Directions:
Retype the data from the line containing "kingdom: Animalia" through the line containing "common name: Olive-backed oriole", keeping every line as it appears.

Records shown:
########
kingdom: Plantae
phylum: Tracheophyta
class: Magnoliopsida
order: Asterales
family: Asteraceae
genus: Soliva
########
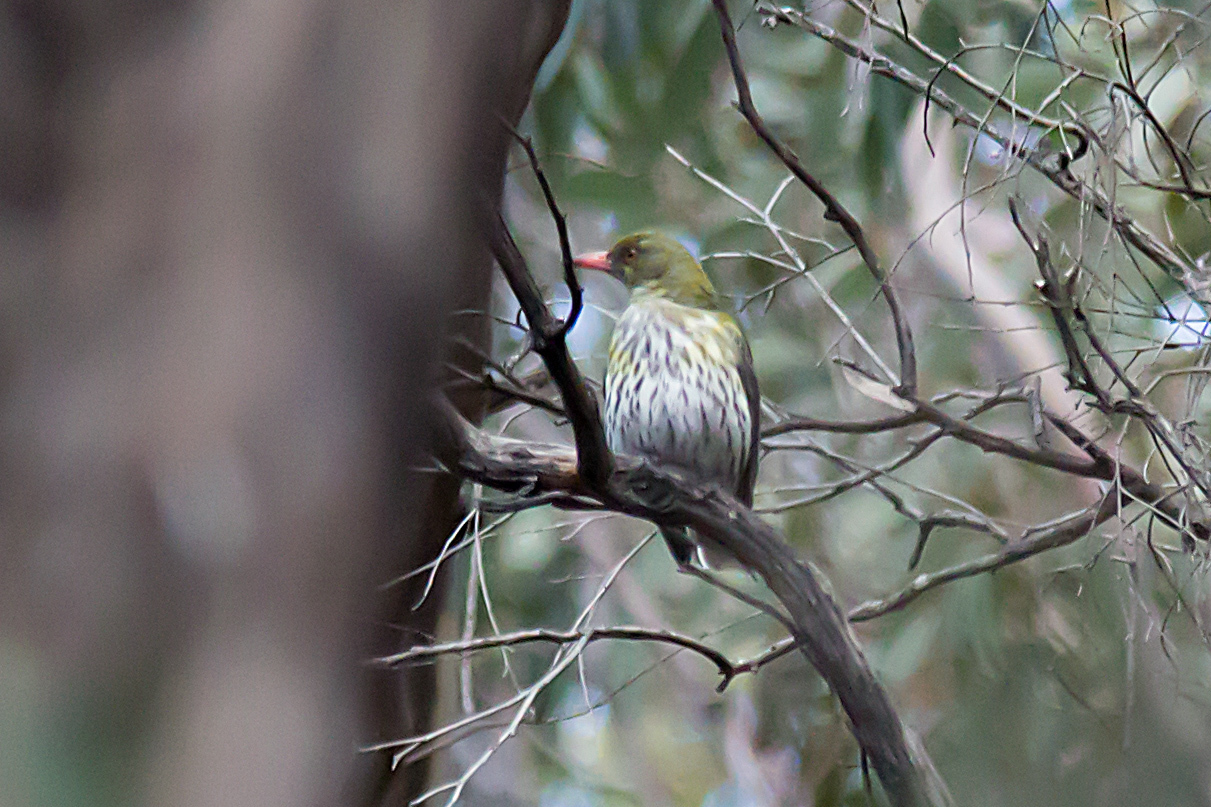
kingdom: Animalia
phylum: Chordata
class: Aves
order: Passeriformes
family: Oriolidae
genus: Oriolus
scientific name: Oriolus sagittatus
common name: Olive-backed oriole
########
Response to this task:
kingdom: Animalia
phylum: Chordata
class: Aves
order: Passeriformes
family: Oriolidae
genus: Oriolus
scientific name: Oriolus sagittatus
common name: Olive-backed oriole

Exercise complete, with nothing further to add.